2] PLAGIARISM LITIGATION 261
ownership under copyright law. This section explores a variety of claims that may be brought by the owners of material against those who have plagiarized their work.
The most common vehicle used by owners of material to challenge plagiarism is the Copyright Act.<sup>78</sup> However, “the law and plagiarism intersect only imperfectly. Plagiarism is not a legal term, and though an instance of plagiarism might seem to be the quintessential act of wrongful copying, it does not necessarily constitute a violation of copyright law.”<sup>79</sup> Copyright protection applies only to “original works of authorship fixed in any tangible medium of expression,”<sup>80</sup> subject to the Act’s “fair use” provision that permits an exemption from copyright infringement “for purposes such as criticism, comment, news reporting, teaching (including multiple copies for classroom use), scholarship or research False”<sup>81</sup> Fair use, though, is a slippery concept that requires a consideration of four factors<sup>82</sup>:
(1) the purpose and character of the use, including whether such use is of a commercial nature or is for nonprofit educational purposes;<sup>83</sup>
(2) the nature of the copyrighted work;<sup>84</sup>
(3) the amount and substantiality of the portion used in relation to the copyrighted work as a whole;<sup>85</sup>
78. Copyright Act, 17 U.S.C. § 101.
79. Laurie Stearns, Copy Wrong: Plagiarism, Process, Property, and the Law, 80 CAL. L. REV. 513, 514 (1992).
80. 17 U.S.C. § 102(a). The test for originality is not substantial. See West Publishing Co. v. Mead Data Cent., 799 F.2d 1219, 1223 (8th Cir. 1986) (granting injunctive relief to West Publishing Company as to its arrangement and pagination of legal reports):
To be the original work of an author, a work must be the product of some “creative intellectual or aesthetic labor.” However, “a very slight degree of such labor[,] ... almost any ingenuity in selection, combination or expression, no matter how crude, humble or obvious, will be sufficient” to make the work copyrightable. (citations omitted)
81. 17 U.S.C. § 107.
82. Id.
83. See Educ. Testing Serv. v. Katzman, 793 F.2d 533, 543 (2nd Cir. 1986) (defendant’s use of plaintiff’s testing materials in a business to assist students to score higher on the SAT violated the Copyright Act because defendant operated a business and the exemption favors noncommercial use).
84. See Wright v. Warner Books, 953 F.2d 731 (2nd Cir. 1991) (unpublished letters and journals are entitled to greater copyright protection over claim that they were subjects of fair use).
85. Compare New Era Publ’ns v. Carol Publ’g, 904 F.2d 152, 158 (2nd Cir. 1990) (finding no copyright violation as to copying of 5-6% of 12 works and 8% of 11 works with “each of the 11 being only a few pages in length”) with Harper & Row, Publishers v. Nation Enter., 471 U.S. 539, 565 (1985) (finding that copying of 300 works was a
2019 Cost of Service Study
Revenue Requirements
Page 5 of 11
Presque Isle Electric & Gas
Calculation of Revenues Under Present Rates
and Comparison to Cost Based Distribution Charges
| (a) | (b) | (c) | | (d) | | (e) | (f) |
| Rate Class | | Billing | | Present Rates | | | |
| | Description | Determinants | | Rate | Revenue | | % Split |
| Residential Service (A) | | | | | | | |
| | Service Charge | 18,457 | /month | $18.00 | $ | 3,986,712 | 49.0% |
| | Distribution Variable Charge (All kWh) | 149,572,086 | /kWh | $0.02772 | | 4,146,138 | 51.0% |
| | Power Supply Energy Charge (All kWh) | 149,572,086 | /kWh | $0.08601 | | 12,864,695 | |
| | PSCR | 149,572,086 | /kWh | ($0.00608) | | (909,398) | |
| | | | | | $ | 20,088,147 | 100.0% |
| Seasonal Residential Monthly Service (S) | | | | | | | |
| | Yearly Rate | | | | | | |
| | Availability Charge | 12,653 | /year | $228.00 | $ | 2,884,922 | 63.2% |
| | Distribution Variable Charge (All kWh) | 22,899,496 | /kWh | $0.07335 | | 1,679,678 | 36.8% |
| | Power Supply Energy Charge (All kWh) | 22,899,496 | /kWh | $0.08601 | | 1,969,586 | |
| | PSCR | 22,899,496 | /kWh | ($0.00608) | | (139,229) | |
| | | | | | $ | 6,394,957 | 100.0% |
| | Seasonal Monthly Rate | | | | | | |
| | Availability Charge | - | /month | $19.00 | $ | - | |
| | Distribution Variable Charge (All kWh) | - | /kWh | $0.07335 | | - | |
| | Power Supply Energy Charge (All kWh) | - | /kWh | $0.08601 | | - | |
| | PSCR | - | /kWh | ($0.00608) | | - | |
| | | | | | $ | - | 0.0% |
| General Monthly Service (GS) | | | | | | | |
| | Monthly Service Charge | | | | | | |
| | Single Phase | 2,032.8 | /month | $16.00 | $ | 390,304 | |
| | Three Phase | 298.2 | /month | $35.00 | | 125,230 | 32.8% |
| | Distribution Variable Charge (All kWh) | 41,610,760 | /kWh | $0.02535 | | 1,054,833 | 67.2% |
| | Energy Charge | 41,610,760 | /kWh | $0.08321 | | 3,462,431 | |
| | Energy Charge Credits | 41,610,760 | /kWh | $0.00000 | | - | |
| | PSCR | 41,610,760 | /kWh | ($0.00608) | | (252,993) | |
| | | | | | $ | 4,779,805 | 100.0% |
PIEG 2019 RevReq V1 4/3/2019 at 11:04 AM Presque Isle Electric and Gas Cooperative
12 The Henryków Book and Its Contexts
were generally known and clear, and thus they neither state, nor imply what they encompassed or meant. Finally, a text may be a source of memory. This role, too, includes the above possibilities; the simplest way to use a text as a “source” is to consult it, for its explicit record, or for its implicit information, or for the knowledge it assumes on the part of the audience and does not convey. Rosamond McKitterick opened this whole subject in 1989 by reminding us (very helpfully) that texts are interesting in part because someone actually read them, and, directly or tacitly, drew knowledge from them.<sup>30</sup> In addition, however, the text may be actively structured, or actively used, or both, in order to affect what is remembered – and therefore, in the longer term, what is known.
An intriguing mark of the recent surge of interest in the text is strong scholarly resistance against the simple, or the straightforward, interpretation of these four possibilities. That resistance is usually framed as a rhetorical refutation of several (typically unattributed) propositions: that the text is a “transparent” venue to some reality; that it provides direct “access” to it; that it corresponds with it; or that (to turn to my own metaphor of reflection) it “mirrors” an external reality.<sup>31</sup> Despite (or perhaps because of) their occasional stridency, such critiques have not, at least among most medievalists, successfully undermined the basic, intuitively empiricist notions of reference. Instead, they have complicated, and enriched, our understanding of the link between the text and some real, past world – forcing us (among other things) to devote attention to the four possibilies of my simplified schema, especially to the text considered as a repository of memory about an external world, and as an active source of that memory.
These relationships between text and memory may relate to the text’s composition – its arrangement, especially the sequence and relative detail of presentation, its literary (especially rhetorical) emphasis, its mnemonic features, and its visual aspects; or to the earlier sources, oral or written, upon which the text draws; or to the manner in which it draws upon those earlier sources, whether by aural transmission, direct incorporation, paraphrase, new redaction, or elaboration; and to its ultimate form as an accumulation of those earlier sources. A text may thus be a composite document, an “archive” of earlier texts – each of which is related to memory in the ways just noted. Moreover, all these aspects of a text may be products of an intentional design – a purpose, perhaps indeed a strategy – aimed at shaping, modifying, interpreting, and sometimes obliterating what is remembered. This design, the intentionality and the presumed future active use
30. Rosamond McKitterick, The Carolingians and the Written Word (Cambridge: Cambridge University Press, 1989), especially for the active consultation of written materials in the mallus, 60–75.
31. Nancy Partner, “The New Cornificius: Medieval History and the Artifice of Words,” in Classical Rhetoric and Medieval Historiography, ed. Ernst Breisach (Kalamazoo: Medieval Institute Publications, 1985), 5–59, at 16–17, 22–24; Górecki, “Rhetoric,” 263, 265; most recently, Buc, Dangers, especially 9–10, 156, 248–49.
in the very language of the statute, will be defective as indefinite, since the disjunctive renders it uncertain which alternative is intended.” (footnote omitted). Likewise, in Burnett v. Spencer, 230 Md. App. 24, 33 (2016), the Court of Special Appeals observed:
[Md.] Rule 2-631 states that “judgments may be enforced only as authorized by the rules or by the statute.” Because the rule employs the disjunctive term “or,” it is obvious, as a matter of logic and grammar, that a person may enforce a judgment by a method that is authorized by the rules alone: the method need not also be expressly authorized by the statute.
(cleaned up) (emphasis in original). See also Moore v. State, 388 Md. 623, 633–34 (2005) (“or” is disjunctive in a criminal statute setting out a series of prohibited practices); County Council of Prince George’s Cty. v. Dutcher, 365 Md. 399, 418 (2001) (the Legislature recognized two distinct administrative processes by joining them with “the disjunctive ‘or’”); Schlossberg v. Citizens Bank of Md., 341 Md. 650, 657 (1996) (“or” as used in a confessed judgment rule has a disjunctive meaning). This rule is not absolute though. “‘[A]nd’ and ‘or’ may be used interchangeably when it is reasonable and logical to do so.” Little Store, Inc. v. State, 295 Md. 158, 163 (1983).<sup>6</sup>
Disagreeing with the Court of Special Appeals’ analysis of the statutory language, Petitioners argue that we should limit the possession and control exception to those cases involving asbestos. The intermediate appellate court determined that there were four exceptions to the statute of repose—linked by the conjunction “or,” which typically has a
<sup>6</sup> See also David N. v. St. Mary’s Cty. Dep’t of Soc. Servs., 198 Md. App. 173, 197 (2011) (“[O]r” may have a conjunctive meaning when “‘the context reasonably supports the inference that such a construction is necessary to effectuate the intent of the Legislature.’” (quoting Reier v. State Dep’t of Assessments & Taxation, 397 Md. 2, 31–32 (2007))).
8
______________________________
EXERCISE OBJECTIVE =>
Please copy the lines above from the line with "Charge | | | | | | |" up to and including the line with "were generally known", exactly as written and with nothing else.

WRITTEN REPLY =>
| | Monthly Service Charge | | | | | | |
| | Single Phase | 2,032.8 | /month | $16.00 | $ | 390,304 | |
| | Three Phase | 298.2 | /month | $35.00 | | 125,230 | 32.8% |
| | Distribution Variable Charge (All kWh) | 41,610,760 | /kWh | $0.02535 | | 1,054,833 | 67.2% |
| | Energy Charge | 41,610,760 | /kWh | $0.08321 | | 3,462,431 | |
| | Energy Charge Credits | 41,610,760 | /kWh | $0.00000 | | - | |
| | PSCR | 41,610,760 | /kWh | ($0.00608) | | (252,993) | |
| | | | | | $ | 4,779,805 | 100.0% |
PIEG 2019 RevReq V1 4/3/2019 at 11:04 AM Presque Isle Electric and Gas Cooperative
12 The Henryków Book and Its Contexts
were generally known and clear, and thus they neither state, nor imply what they encompassed or meant. Finally, a text may be a source of memory. This role, too, includes the above possibilities; the simplest way to use a text as a “source” is to consult it, for its explicit record, or for its implicit information, or for the knowledge it assumes on the part of the audience and does not convey. Rosamond McKitterick opened this whole subject in 1989 by reminding us (very helpfully) that texts are interesting in part because someone actually read them, and, directly or tacitly, drew knowledge from them.<sup>30</sup> In addition, however, the text may be actively structured, or actively used, or both, in order to affect what is remembered – and therefore, in the longer term, what is known.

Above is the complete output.